--- PASSAGE SHOWN Enclosed Below ---
A panel of 15 experts with representatives from seven medical professional societies reached consensus on research related to using diet as the primary intervention to achieve diabetes remission.
The American College of Lifestyle Medicine has released an expert consensus statement to assist clinicians in achieving remission of type 2 diabetes in adults using diet as a primary intervention. The consensus statement is endorsed by the American Association of Clinical Endocrinology supported by the Academy of Nutrition and Dietetics and co-sponsored by the Endocrine Society.
This publication is the first to focus on diet as primary means of achieving lasting remission of diabetes – without medications or procedures – in contrast with the usual role of diet as an adjunctive therapy.
Knowing that diet alone can achieve remission is an empowering message for many adults with type 2 diabetes, especially when supported by consensus among internists, cardiologists, family physicians, endocrinologists, nutritionists, dieticians and lifestyle medicine specialists.
The expert consensus statement concluded that diet as a primary intervention can achieve remission in many adults with type 2 diabetes, defined as normal glycemic measures (normal HbA1c <6.5% and normal fasting glucose) for at least three months without surgery, devices or medication to lower glucose.
Diet as a primary intervention was considered most effective when emphasizing whole, plant-based foods including whole grains, vegetable, legumes, fruits, nuts and seeds.
Without adequate treatment and management, diabetes can result in blindness, kidney disease, cardiovascular diseases, amputation and other co-morbidities that diminish quality of life and contribute to mortality rates.
The expert panel called for more research into areas that include evaluating the impact of reducing animal foods in promoting remission and assessing whether remission can be obtained with ad libitum food intake consuming whole food, plant-based dietary patterns.
Also needed are more randomized controlled trials to assess sustainable plant-based dietary interventions with whole or minimally processed foods, as a primary means of treating type 2 diabetes with the goal of remission.
--- End of Enclosed PASSAGE SHOWN ---
--- EXTRACTED RECORDS Enclosed Below ---
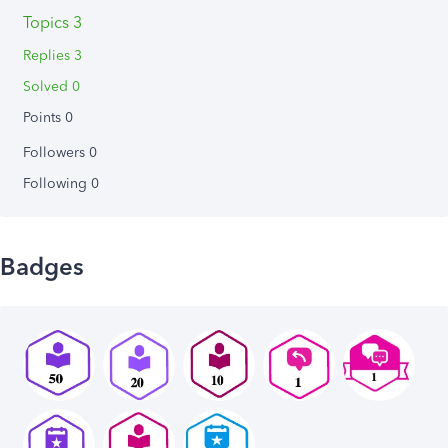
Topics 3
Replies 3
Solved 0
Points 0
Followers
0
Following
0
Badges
--- End of Enclosed EXTRACTED RECORDS ---
--- EXTRACTED RECORDS Enclosed Below ---
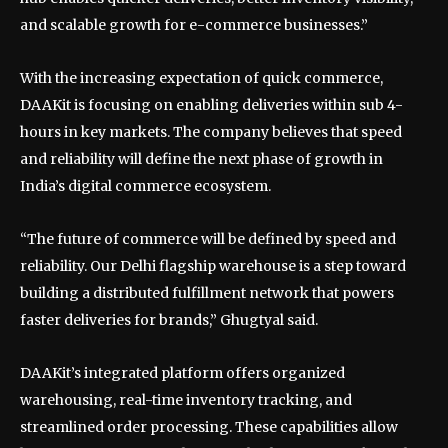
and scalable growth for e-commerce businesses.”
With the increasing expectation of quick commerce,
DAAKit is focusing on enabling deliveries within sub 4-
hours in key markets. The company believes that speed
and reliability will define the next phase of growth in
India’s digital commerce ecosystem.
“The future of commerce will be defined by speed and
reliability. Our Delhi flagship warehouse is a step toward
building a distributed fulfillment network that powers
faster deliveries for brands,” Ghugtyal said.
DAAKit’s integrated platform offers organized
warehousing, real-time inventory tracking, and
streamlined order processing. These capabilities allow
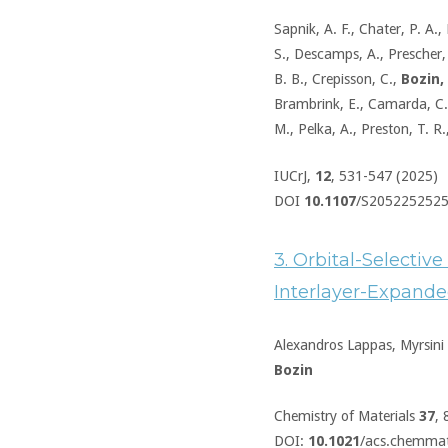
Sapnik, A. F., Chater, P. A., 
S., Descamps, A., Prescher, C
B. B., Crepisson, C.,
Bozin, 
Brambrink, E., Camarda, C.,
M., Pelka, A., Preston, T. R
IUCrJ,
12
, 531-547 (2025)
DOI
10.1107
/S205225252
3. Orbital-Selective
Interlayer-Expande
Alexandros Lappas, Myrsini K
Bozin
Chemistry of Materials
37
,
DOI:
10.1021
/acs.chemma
--- End of Enclosed EXTRACTED RECORDS ---
--- EXTRACTED RECORDS Enclosed Below ---
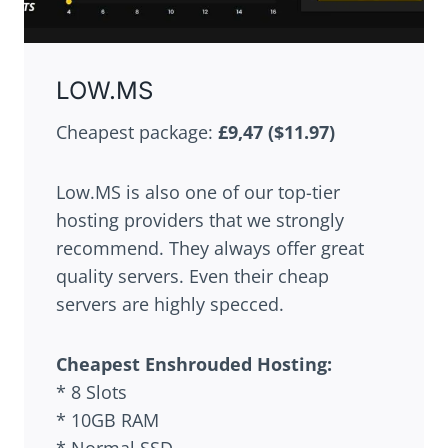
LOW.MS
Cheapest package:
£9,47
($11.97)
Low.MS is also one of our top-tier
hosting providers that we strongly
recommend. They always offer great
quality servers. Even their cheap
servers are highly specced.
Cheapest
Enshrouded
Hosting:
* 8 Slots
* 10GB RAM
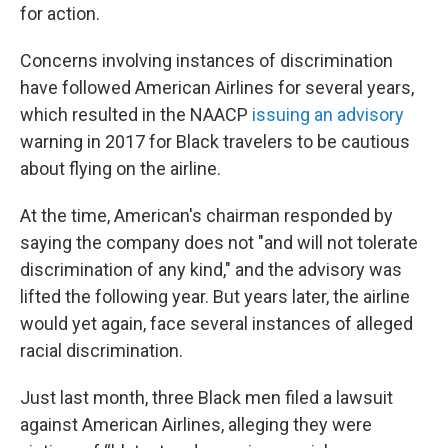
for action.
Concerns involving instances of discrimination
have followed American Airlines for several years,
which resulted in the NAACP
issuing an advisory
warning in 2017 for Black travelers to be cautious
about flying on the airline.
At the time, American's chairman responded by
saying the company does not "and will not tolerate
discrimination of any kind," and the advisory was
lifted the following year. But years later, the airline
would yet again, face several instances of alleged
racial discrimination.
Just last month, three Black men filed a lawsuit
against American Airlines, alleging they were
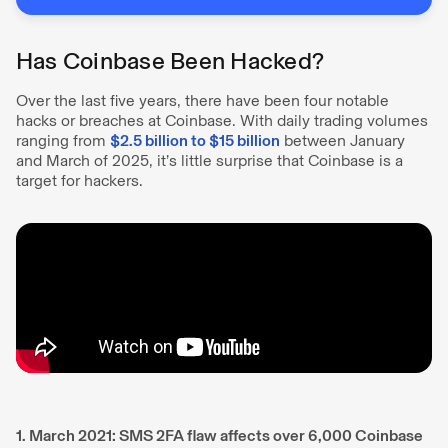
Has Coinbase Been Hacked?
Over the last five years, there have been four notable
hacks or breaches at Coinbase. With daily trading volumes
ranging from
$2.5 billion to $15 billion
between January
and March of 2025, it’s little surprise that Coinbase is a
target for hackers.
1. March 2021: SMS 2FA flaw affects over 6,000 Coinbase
--- End of Enclosed EXTRACTED RECORDS ---
— ASSIGNED TASK —
Copy the part of the diabetes remission text starting with "Knowing that diet" and going on through "nuts and seeds.", and replace "legumes" with "beans".

— ANSWER BELOW —
Knowing that diet alone can achieve remission is an empowering message for many adults with type 2 diabetes, especially when supported by consensus among internists, cardiologists, family physicians, endocrinologists, nutritionists, dieticians and lifestyle medicine specialists.
The expert consensus statement concluded that diet as a primary intervention can achieve remission in many adults with type 2 diabetes, defined as normal glycemic measures (normal HbA1c <6.5% and normal fasting glucose) for at least three months without surgery, devices or medication to lower glucose.
Diet as a primary intervention was considered most effective when emphasizing whole, plant-based foods including whole grains, vegetable, beans, fruits, nuts and seeds.